Flying at 5000 feet, the Westpac Rescue Helicopter was flashed by the laser from the ground last week.
Flying at 5000 feet, the Westpac Rescue Helicopter was flashed by the laser from the ground last week. Marc Stapelberg

THE Westpac Rescue Life Saver Helicopter Service has aired its concern that someone shone a high-powered laser at its crew as they responded to an emergency over the Coffs Coast.

Flying at 5000 feet, the chopper was flashed by the laser from the ground last week.

The incident happened as the emergency helicopter was tasked to search for an activated emergency locator beacon in the Coffs Harbour area last Tuesday at 1am.

As the helicopter narrowed down on an location for the beacon in the Sawtell/Boambee area, the aircraft was flashed by the laser.

Roger Fry from the Westpac Lifesave Helicopter service in Lismore said the effects of a crew member being hit by the laser in the eyes could cause serious problems for not just the individual, but everyone on board.

"I don't think people

think of the ramifications, we've only got one pilot on board, if they're affected by the laser, it it will make landing very difficult or potentially impossible,” Mr Fry said.

"This is not the first time this has happened down this way.

"We've been pinged at a few different places.

"When you're looking out is when you might be hit, it's not something you'll feel until it's happened.

"Lasers can travel great distances but you can often never see where the dot is.

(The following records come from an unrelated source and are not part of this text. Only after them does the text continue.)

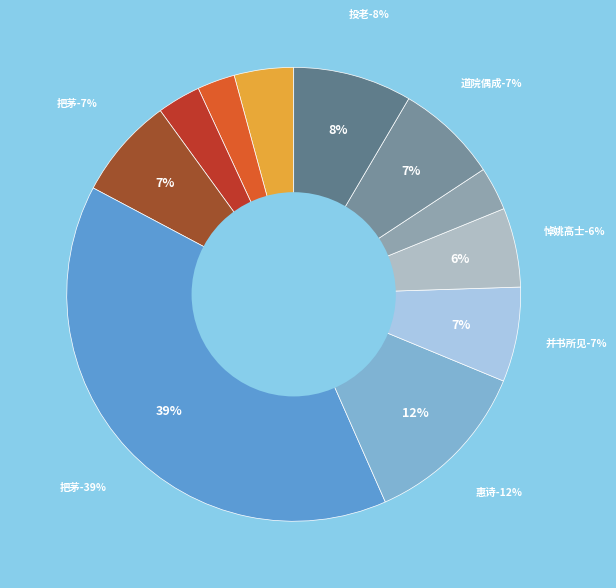

Approximately how many times larger is the value at 惠诗·投老须营一把茅 compared to 并书所见·老子来无一把茅?

1.8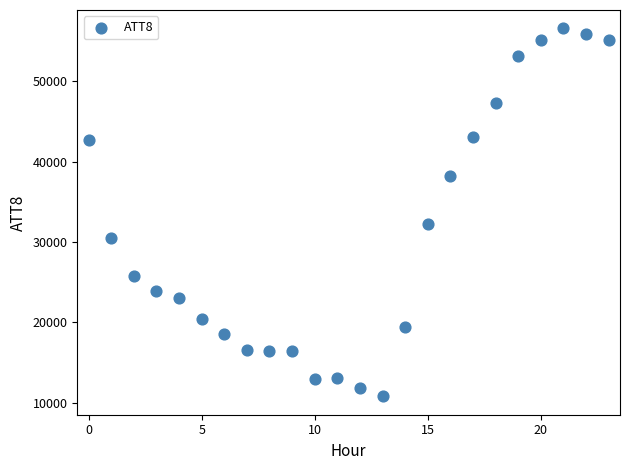

What is the range of Y values (max minus min)?

45800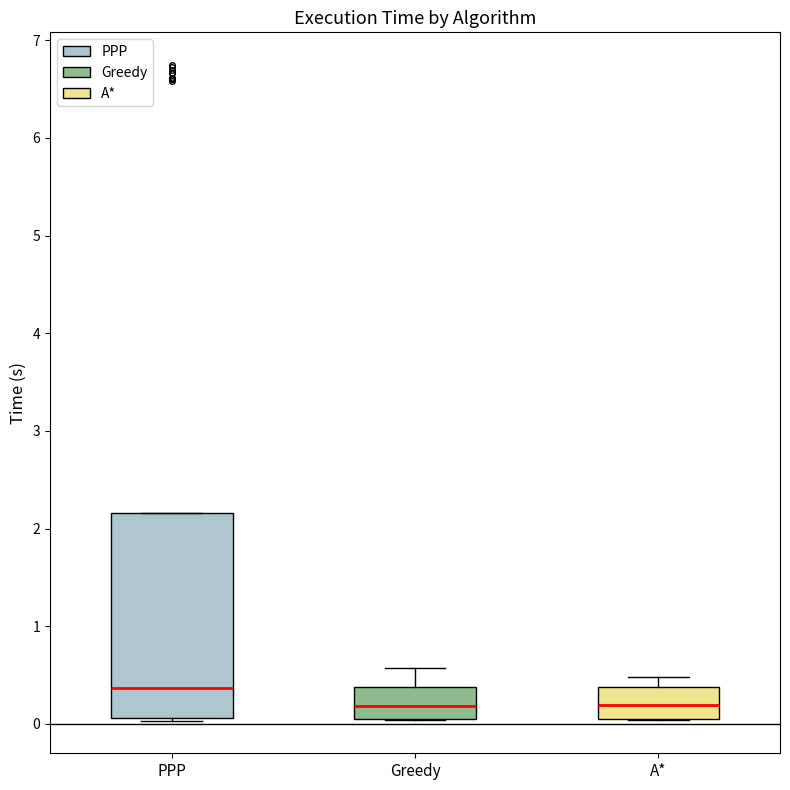

Comparing the boxes themselves (not the whiskers), which one is the tallest?

PPP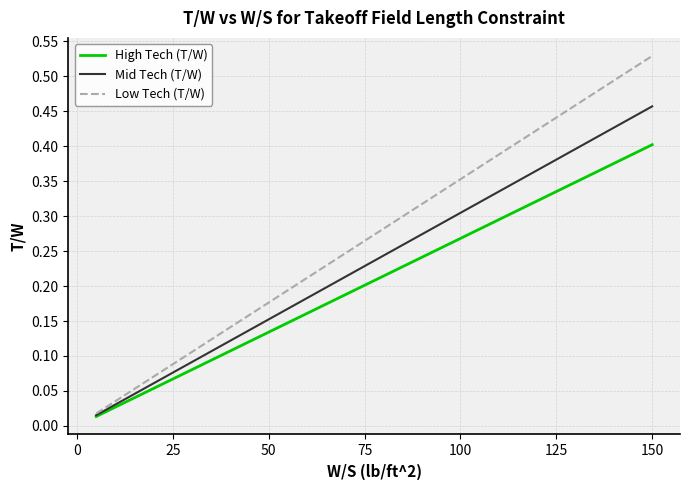

Which series has the largest range (max minus min)?

Low Tech (T/W)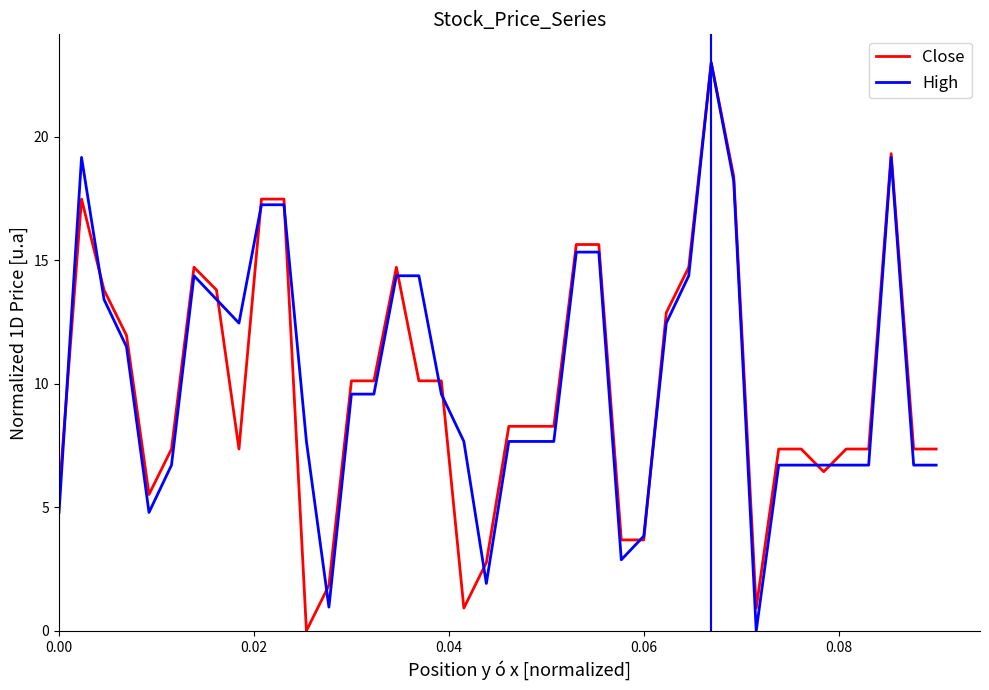

What is the maximum value shown in the chart?

23.0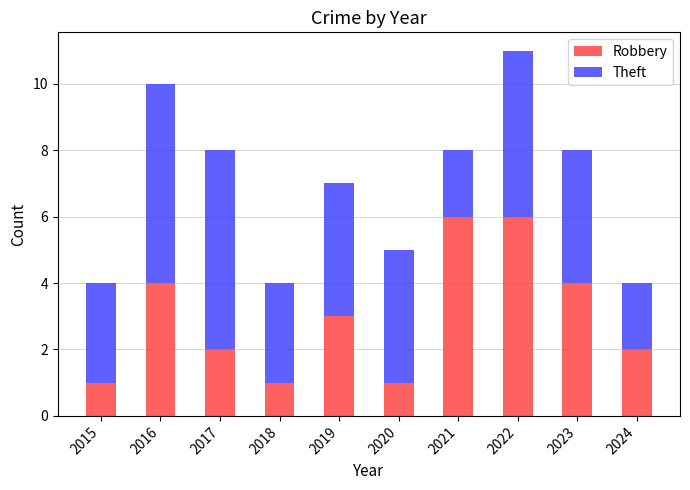

True or false: Robbery has a value of 0 at 2018.

False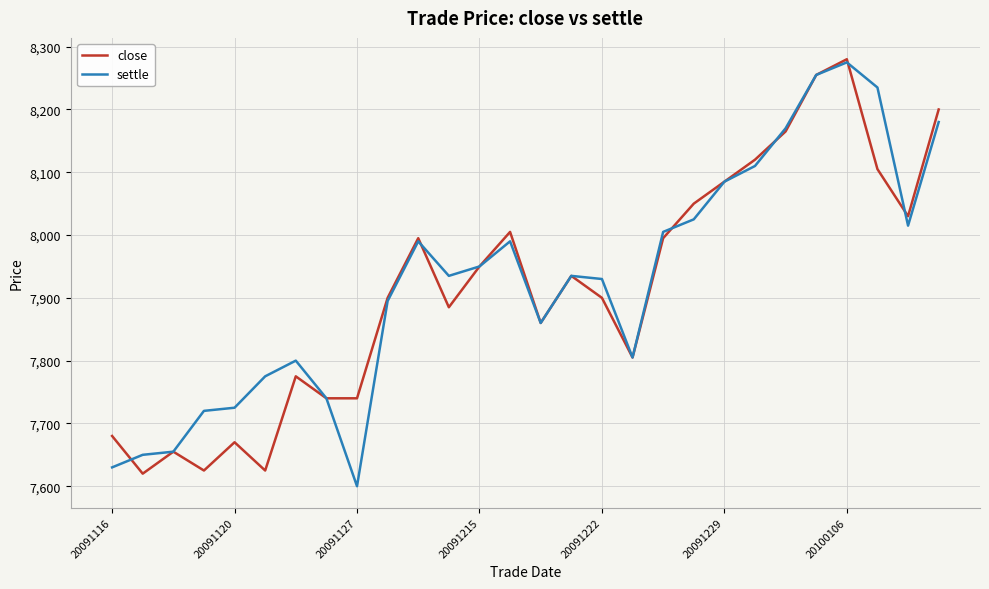

What is the smallest value displayed?

7600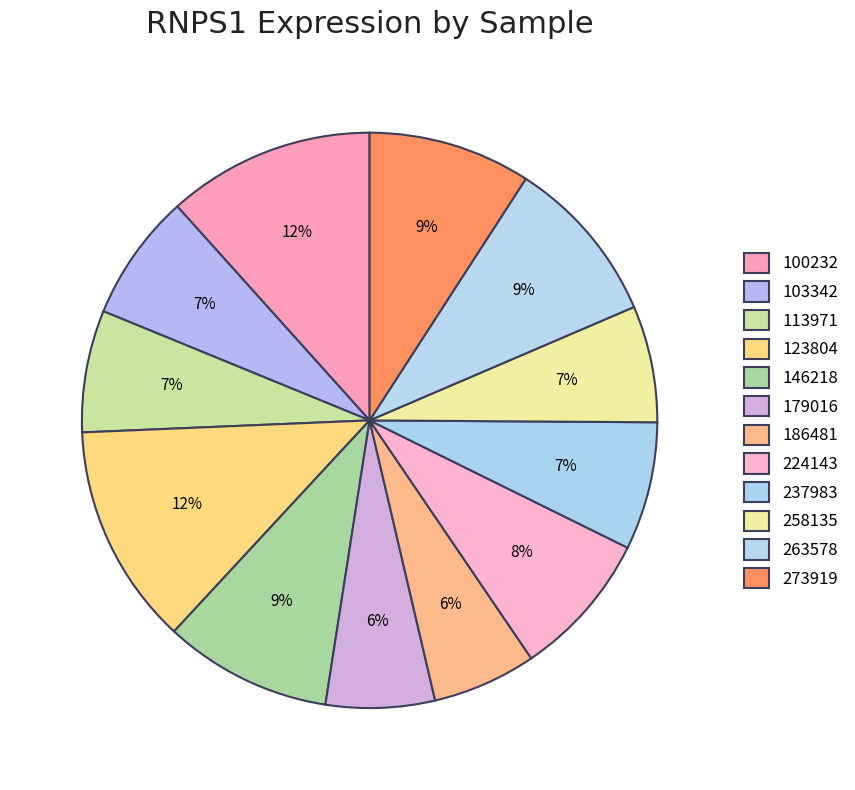

To the nearest percent, what portion does 123804 represent?

12%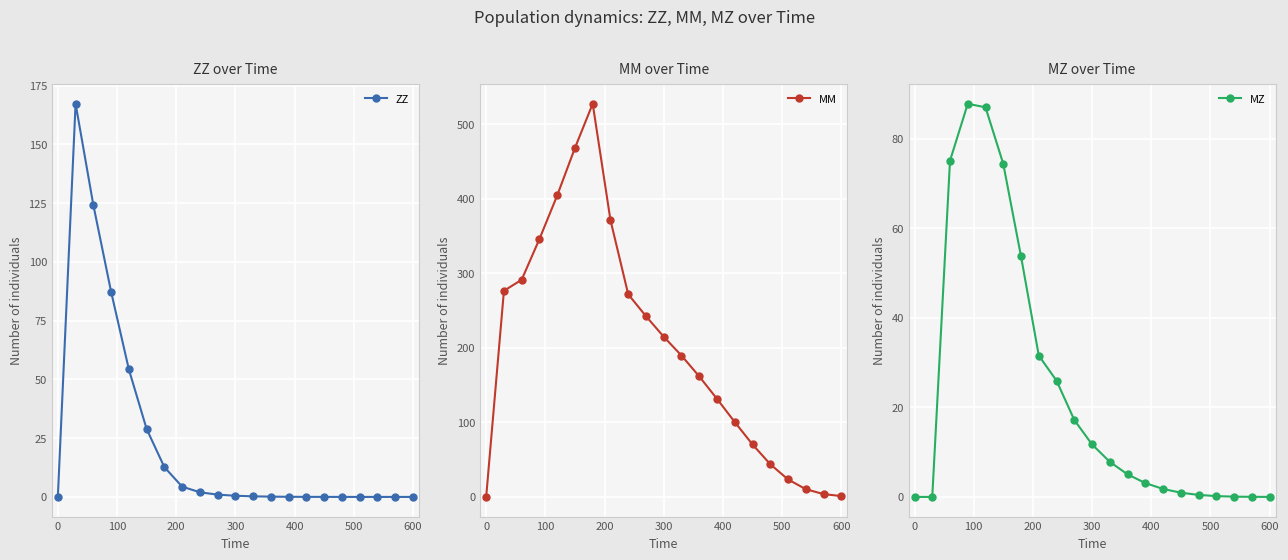

True or false: MM and MZ cross at least once.

False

How these people can means they have a very good system which is a concern for helicopters and air crafts flying into the area.

At the weekend a teenager was arrested in Sydney after he allegedly shone a laser at a Polair helicopter.

The targeted aircraft notified police on ground who started investigations and a short time later, arrested a 17-year-old

boy and seized the laser pointer.

In 2008, the NSW government passed legislation making it possible for police to

search anyone they believe may be carrying a laser pointer.

Unless they have a legitimate reason for carrying one they can face fines of up to $5000.

A study by the Australian Transport Safety Bureau in 2016 found that from 2010 to 2014, laser strikes were the second leading cause of flight crew incapacitation.